I thank the reviewer and the authors for taking the time and effort to clarify the points further. This will be very helpful in the decision-making process.

评论

We would like to thank the AC for your time and great effort in arranging the discussions! We hope that we have addressed some of the major concerns raised by the reviewers.

Dear Reviewer mtPy,

Thank you for your feedback on our paper. We’ve tried to address all your concerns in our responses and hope you find them satisfactory. If there’s anything else you’d like us to clarify, please let us know before the end of the discussion period. We value your input and would welcome any additional comments. If our clarifications address your major concerns, we would appreciate your consideration in raising the score. Your support would be important for our work.

Best Regards, Authors

审稿意见
7

The paper introduces VQShape, an interpretable pretaining method for time series (TS) classification. VQShape uses transformer-based TS encoding combined with a VQ-VAE style codebook representation. The latter enables the representation of a TS as a set of shapelets. The VQShape encodes shapelets in a generalized form with additional information on length, position, and offset to overcome the typical limitations of shapelets, such as dataset specificity. The experimental evaluation highlights that VQShape performs on par with other pretraining methods while being interpretable and smaller.

优点

  • The paper introduces the novel method VQShape, which brings interpretability to time series pretraining.
  • To do this, VQShape introduces a modular and general way of utilizing shapelets over multiple datasets.
  • The paper is well-motivated and follows a clear structure. The writing is understandable and relatively easy to follow.

缺点

  • The mathematical notation is not always precise and could need some clarification (specific details in the questions below)
  • The figures overall, but specifically Fig. 1, need more extensive captions to improve their comprehensibility.
  • The results in Tab. 1 do not include standard deviation information, which makes it difficult to judge the significance of the results and compare the different methods.

问题

Questions and improvements to the mathematical notation:

  • Introducing lminl_\text{min} in 3.1 would make the representation easier to understand.
  • Similarly, providing formulas for tkt_k and lkl_k would be beneficial right there.
  • Further, for lminl_\text{min}, tkt_k and lkl_k It is unclear if these should be integers or real numbers. While the text (and the later usage of them) points to them being relative, i.e., in 0,10, 1 , the initial definition in lines 113 and 114, in combination with TT does not seem fitting to that. Also, when used to specify a time-series subsequence (e.g., line 142), they should be timestamps instead of being relative. The mathematical notation in this regard should be checked and aligned.
  • Relating τ\tau to τ^\hat\tau near l. 129 would make the section more digestible.
  • Overall, more intuition for the mathematics could make the paper even easier to understand.

General remarks and questions:

  • For me, the claim that VQShape outperforms MOMENT based on the results in Tab. 1 does not seem justified without further information. While the mean accuracy and mean rank of VQShape are a bit better than those of MOMENT, the differences are quite small compared to the large variations between the datasets overall. Claiming that VQShape outperforms moment would require some significance test, similar to comparing the mean rank to the other methods. (See 11 for more details on aggregation of results; see 22 for significance testing).

■ ■ ■ ■ ■ ■ ■

• _TASK 1_
Write out the section of the VQShape review that starts with the words containing "We would like" and ends with "by the reviewers.".
• _TASK 2_
According to the VQShape review, what additional information does VQShape encode shapelets with?
Please rely only on the VQShape review for these.

Stored records
■ ■ ■ ■ ■ ■ ■

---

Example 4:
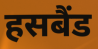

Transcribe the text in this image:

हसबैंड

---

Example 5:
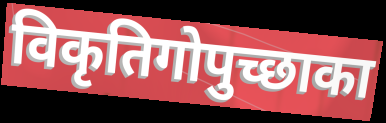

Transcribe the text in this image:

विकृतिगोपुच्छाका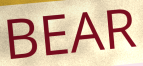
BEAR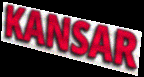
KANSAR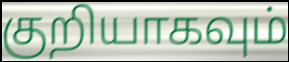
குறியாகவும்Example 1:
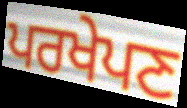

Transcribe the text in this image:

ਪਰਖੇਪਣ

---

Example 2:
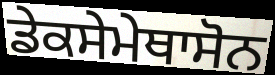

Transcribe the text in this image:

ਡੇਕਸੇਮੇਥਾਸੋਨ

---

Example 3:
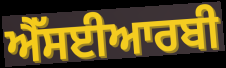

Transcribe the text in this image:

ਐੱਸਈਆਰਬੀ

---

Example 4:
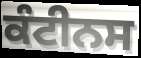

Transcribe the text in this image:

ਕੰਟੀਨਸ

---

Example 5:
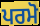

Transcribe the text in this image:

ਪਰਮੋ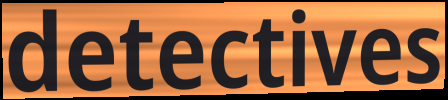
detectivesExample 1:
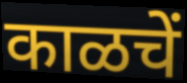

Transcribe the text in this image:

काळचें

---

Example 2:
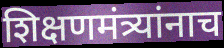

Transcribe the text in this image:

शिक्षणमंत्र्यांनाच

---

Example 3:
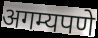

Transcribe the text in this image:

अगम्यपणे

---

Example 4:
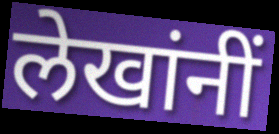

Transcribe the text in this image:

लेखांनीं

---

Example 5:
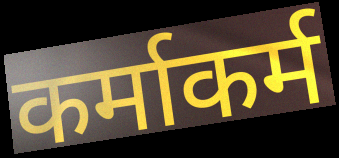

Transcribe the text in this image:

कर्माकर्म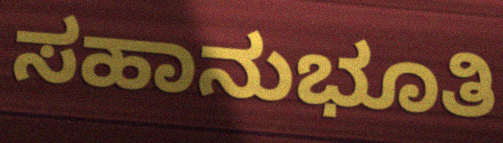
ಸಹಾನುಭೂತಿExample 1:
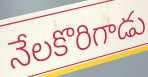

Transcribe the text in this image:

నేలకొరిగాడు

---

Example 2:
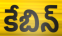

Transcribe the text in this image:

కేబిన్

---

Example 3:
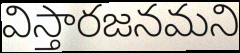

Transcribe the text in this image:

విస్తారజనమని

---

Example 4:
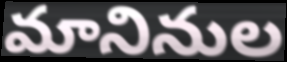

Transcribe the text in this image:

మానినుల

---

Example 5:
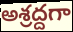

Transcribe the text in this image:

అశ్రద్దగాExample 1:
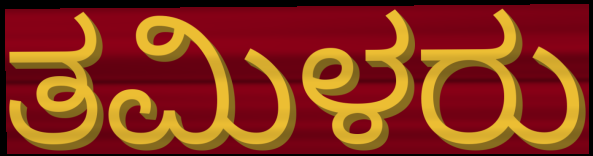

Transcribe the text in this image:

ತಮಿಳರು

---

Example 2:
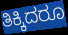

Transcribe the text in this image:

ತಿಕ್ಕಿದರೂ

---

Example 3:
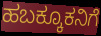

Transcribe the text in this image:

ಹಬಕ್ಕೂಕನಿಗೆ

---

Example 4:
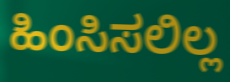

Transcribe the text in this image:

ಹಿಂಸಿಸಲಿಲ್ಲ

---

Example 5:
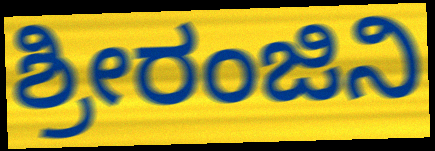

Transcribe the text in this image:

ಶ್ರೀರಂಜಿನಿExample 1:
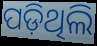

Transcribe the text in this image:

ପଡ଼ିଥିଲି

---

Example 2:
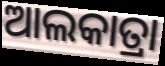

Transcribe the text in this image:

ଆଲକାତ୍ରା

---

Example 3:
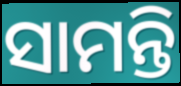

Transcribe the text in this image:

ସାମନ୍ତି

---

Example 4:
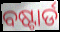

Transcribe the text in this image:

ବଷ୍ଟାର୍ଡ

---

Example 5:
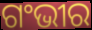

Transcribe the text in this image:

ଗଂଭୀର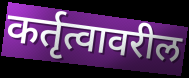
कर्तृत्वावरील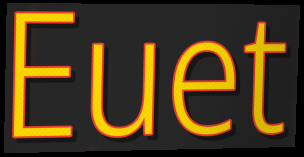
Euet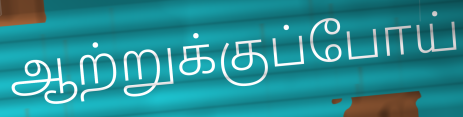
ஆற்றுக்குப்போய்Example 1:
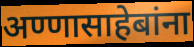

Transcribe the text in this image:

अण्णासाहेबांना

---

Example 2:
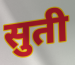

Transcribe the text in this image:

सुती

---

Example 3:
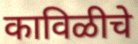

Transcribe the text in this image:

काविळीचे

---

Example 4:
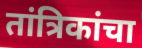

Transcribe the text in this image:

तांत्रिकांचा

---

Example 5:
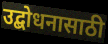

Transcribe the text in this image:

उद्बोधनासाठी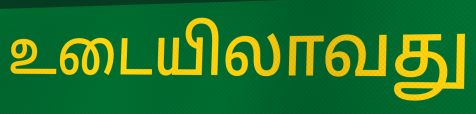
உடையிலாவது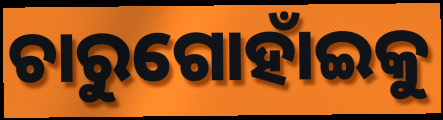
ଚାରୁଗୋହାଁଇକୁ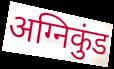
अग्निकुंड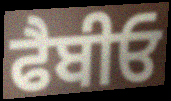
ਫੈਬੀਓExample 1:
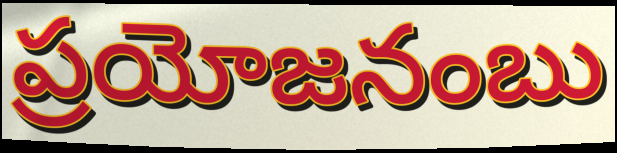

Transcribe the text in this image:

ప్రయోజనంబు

■ ■ ■ ■ ■ ■ ■

• _ANSWER 1_
We would like to thank the AC for your time and great effort in arranging the discussions! We hope that we have addressed some of the major concerns raised by the reviewers.

• _ANSWER 2_
Length, position, and offset.